While localized supply chains would likely increase manufacturing costs and prices for consumers, they could also bring material benefits in several areas. For example, they could lead to an increase in local jobs and tax revenues for governments. The carbon footprint of goods would be reduced, as components would not have to travel such great distances. Tighter supply networks could also lead to better enforcement of supplier standards and enhanced product quality.
Localized supply chains would clearly require a rethink in the dominant corporate model of seeking low cost suppliers, but we believe the COVID-19 pandemic has illustrated many of the weaknesses of this model that have been historically downplayed. And a diverse regionalized supply chain would better protect against regional or global disruptions in the future.

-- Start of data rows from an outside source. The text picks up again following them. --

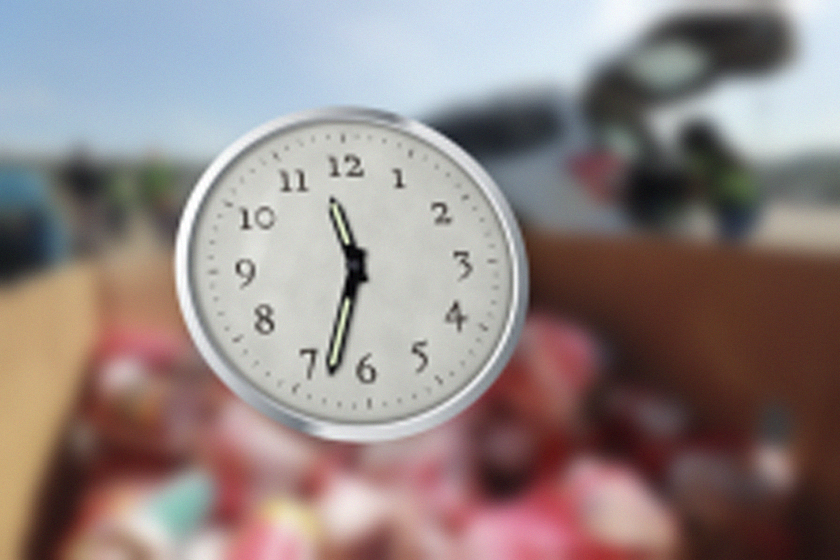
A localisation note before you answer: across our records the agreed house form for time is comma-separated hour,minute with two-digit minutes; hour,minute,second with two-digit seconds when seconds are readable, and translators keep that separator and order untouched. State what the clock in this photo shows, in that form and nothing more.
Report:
11,33
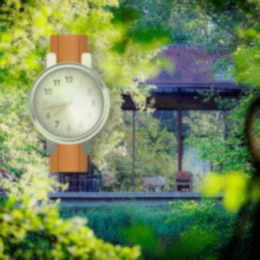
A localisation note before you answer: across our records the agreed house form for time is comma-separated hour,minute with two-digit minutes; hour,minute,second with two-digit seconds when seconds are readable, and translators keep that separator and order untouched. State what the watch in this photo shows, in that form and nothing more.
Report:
7,43
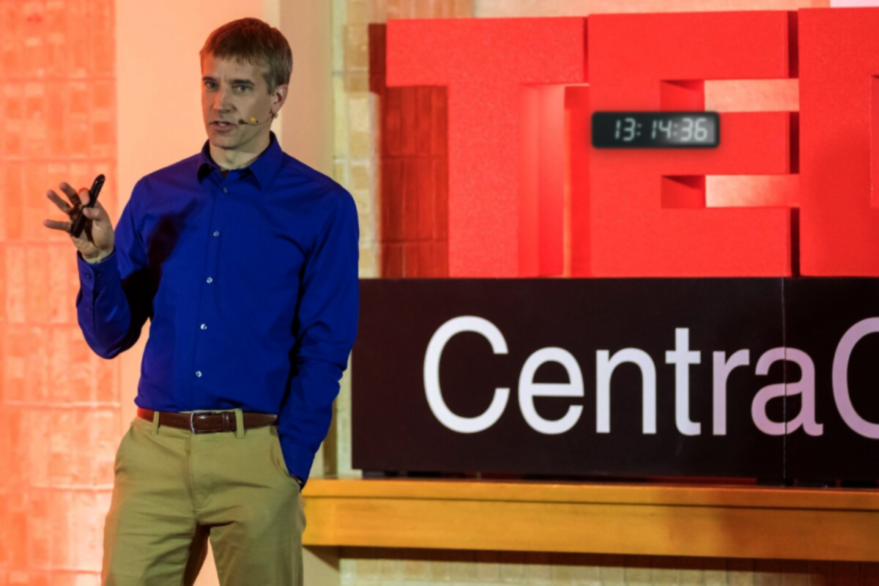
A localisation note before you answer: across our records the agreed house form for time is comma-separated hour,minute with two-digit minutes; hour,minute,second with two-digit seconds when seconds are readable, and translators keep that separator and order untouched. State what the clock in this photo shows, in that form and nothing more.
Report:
13,14,36
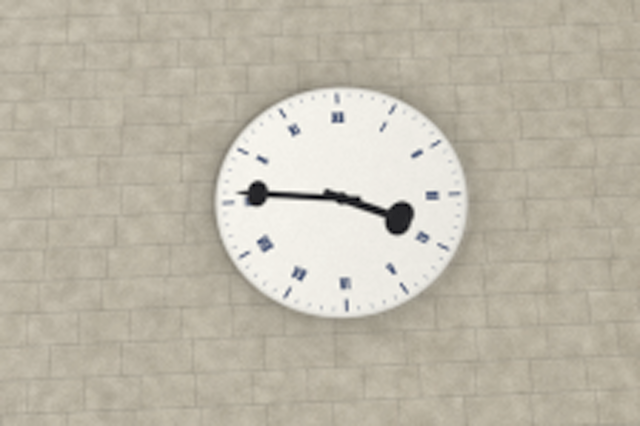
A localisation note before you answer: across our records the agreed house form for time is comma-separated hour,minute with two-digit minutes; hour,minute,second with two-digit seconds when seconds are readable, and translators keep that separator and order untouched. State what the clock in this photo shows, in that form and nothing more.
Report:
3,46
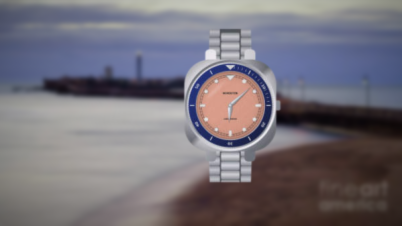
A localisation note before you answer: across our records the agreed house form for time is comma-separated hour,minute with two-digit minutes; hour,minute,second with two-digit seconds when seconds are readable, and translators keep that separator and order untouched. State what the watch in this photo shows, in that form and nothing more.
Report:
6,08
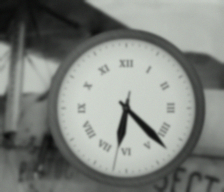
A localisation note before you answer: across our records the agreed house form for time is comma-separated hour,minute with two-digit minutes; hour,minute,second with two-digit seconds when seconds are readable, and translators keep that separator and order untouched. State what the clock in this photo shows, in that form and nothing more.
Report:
6,22,32
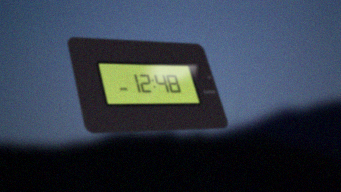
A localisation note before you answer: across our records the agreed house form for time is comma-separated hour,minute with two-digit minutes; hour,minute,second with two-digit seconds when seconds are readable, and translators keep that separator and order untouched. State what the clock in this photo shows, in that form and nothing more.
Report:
12,48
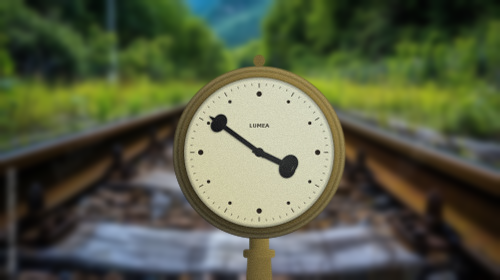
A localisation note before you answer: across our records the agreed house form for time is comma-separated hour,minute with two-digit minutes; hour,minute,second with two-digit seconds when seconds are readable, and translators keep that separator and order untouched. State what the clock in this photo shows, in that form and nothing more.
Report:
3,51
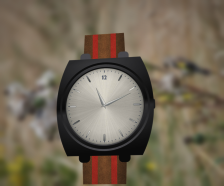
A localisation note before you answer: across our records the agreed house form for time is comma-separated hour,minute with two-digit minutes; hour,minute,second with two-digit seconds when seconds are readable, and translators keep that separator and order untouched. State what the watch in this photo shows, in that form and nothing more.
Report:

There will always be a need for certain commodities to be transported globally. Governments, for instance, often have a stockpile of strategically important commodities such as oil and uranium.
But overall, more localized supply chains, especially in vital good industries such as pharmaceuticals, could provide security for governments and companies, environmental benefits, improved product quality and increase resilience in times of global uncertainty.
As E.F Schumacher stated, “Small is Beautiful” and perhaps COVID-19 has simply helped to reiterate the point.